- _Task_
Repeat the items below word for word, from their first line through the line that holds "island: Tahiti", with both of those lines included.

## Start

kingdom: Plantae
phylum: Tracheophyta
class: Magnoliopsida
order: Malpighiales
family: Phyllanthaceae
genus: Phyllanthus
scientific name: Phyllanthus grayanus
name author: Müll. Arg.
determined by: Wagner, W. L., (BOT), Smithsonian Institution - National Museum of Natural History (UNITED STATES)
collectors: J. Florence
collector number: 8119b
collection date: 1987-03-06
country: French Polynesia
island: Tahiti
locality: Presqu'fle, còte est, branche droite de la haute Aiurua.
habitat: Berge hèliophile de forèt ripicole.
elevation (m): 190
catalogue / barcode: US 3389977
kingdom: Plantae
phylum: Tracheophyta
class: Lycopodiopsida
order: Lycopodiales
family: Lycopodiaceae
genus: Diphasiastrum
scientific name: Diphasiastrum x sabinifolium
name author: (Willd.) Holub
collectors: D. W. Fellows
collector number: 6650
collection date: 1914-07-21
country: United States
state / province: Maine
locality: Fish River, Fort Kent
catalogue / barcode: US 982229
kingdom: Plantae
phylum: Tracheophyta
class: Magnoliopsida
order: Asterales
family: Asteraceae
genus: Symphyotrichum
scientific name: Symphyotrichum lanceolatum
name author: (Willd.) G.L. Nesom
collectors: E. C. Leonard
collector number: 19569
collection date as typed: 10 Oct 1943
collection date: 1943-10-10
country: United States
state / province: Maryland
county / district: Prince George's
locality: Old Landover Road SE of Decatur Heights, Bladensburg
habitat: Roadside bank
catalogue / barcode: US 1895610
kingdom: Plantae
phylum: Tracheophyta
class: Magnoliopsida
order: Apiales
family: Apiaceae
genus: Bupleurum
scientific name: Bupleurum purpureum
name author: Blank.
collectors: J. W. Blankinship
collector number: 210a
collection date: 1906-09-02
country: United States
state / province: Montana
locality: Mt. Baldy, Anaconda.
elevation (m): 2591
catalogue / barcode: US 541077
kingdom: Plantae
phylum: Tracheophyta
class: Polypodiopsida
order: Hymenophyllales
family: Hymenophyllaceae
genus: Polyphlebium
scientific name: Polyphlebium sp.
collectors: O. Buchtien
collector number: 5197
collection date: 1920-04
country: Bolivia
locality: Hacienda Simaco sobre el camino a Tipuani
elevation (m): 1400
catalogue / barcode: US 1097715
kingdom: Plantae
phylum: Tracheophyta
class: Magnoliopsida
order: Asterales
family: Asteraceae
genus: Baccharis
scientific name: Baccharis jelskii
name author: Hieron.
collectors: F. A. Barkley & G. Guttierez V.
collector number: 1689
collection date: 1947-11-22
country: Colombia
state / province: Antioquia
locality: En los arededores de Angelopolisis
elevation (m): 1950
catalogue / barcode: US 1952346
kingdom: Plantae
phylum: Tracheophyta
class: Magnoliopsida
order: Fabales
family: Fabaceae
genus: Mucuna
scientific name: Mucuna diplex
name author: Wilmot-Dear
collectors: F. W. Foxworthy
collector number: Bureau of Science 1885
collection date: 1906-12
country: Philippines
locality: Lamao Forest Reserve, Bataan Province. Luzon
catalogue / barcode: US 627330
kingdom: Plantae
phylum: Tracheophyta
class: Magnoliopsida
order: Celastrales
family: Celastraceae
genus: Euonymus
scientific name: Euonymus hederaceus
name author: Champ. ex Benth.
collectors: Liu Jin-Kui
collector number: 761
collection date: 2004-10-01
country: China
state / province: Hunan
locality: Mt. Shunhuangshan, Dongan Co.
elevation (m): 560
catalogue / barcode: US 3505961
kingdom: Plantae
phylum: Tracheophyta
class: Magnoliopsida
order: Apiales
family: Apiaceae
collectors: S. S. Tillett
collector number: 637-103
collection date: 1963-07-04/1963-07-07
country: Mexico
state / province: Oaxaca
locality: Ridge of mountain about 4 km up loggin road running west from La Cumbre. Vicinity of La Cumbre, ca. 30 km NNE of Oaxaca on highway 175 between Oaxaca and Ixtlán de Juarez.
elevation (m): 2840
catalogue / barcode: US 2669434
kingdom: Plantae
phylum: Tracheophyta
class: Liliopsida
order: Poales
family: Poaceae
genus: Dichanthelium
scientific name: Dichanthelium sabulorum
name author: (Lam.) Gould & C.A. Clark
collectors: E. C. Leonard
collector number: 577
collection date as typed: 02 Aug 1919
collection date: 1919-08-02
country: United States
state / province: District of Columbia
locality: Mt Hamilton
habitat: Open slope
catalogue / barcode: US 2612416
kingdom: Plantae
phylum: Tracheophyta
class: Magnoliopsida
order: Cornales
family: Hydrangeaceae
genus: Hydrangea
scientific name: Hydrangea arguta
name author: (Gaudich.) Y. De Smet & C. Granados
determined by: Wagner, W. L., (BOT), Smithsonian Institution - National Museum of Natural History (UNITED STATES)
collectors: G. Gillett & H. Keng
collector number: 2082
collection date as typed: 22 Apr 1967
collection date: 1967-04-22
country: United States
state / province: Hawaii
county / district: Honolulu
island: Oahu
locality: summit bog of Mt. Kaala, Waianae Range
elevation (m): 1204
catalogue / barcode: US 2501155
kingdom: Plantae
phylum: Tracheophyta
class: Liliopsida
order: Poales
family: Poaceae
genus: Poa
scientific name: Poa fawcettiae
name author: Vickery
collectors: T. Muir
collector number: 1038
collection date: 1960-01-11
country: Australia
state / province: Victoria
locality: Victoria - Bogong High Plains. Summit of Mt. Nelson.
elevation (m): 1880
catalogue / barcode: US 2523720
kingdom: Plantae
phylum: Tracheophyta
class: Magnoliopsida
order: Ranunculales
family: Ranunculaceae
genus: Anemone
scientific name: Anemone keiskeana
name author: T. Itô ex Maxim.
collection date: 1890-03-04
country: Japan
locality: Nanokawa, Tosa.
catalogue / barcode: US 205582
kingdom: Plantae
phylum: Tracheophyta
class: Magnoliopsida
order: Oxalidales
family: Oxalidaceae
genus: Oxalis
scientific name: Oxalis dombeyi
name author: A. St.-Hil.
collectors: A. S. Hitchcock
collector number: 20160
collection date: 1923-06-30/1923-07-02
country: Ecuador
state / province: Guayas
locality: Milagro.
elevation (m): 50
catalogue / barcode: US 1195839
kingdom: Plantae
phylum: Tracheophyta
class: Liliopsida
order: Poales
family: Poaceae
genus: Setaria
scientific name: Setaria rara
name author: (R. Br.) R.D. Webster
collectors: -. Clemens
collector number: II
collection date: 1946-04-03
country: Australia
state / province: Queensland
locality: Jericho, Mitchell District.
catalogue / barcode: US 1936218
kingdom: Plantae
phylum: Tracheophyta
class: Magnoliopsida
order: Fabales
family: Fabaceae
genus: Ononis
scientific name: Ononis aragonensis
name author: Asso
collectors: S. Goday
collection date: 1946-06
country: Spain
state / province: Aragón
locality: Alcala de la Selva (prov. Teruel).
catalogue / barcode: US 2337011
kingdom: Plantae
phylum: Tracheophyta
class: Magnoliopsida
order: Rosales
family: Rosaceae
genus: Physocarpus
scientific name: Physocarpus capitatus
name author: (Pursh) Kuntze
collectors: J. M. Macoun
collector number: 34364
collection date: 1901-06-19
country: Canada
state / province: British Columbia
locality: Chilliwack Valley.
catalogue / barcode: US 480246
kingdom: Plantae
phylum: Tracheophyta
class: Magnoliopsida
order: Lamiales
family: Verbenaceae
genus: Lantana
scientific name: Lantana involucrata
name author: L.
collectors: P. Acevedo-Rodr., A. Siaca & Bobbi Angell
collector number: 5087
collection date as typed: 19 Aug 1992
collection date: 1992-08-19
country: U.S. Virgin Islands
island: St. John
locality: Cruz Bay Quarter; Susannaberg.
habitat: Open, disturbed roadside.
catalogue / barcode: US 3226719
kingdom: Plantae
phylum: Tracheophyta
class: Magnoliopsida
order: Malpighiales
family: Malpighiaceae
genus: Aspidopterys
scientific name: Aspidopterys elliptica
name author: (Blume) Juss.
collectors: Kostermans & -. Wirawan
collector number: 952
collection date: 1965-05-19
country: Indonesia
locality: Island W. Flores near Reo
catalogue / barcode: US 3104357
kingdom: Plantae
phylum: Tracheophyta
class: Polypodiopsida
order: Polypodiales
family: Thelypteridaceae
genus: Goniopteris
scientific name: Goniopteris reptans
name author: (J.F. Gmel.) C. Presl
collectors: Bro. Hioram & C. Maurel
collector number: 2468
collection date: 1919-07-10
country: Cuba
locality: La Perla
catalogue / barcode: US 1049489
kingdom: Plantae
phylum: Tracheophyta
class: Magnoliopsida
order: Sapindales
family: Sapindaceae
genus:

## End

- _Answer to this problem_
kingdom: Plantae
phylum: Tracheophyta
class: Magnoliopsida
order: Malpighiales
family: Phyllanthaceae
genus: Phyllanthus
scientific name: Phyllanthus grayanus
name author: Müll. Arg.
determined by: Wagner, W. L., (BOT), Smithsonian Institution - National Museum of Natural History (UNITED STATES)
collectors: J. Florence
collector number: 8119b
collection date: 1987-03-06
country: French Polynesia
island: Tahiti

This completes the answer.